** Work request **
Search the entries below for "dates", and copy each line where it appears.
····················
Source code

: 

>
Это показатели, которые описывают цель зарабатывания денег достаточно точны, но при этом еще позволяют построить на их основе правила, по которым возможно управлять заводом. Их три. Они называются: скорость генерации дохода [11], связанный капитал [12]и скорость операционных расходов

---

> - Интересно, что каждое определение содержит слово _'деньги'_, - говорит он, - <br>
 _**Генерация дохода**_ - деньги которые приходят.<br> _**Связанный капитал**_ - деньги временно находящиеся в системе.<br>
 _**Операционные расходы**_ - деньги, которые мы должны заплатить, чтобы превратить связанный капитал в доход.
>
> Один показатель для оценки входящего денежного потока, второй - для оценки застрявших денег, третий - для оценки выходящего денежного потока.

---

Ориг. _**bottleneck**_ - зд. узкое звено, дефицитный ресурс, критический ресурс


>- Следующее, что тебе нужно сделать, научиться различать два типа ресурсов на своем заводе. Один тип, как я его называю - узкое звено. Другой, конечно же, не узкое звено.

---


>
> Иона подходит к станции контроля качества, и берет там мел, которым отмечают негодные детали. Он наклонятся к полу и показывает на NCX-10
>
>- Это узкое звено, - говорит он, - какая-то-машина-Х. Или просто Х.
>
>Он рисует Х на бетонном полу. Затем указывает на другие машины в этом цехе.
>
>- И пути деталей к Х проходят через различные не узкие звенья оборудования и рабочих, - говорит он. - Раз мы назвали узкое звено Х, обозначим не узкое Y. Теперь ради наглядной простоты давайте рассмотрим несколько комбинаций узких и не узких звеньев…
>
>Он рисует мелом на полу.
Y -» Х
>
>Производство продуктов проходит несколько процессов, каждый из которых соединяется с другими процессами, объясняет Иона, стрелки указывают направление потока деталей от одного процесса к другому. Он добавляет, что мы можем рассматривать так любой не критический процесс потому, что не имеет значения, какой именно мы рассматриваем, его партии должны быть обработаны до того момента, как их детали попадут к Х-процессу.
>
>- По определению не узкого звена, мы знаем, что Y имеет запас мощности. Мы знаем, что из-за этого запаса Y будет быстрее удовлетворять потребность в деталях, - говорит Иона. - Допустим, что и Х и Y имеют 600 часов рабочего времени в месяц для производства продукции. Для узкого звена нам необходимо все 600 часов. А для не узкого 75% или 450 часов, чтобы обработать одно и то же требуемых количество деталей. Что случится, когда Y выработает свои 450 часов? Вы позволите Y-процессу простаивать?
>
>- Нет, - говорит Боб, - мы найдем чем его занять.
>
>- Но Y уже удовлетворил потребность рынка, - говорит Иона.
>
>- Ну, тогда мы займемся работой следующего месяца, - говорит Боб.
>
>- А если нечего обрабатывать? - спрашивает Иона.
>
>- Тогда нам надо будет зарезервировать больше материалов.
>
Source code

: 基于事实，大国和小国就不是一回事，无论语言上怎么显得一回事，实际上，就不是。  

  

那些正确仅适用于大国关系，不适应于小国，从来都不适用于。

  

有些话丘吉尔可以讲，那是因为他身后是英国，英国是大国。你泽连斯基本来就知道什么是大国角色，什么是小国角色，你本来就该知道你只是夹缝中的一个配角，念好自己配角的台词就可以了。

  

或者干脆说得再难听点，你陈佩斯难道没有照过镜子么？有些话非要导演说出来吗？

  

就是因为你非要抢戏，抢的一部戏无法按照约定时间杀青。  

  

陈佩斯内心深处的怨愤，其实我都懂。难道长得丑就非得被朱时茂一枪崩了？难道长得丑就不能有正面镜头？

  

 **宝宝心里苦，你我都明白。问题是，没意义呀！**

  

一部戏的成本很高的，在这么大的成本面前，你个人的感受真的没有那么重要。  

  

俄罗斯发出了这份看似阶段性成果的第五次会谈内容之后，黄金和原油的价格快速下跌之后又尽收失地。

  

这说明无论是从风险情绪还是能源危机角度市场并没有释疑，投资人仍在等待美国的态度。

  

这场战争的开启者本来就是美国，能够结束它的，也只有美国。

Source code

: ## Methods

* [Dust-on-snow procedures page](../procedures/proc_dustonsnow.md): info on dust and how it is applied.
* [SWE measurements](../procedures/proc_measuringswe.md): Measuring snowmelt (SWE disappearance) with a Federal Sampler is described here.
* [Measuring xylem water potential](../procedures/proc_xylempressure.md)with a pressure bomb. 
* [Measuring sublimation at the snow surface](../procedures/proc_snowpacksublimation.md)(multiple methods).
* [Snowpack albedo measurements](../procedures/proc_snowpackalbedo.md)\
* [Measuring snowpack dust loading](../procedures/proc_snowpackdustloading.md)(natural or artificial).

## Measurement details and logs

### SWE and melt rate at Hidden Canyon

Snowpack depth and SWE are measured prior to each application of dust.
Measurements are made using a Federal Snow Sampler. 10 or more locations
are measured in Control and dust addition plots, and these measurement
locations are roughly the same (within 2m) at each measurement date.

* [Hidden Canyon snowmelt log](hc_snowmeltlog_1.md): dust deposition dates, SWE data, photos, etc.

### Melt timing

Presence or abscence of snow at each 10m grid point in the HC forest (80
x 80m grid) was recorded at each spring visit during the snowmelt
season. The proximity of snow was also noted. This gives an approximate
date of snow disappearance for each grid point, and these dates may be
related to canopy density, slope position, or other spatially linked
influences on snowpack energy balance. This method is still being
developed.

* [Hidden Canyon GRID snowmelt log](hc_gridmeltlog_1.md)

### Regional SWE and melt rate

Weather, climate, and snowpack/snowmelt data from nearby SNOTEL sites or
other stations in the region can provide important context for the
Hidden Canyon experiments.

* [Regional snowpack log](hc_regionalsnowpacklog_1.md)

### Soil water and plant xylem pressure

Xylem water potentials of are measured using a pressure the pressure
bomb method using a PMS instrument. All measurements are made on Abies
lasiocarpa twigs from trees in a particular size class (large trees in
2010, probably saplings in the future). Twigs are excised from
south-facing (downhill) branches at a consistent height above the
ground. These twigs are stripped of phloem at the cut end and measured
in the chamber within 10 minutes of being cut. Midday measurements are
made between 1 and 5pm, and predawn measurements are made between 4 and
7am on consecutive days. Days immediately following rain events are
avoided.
····················
** Response to the task **
* [Hidden Canyon snowmelt log](hc_snowmeltlog_1.md): dust deposition dates, SWE data, photos, etc.
date of snow disappearance for each grid point, and these dates may be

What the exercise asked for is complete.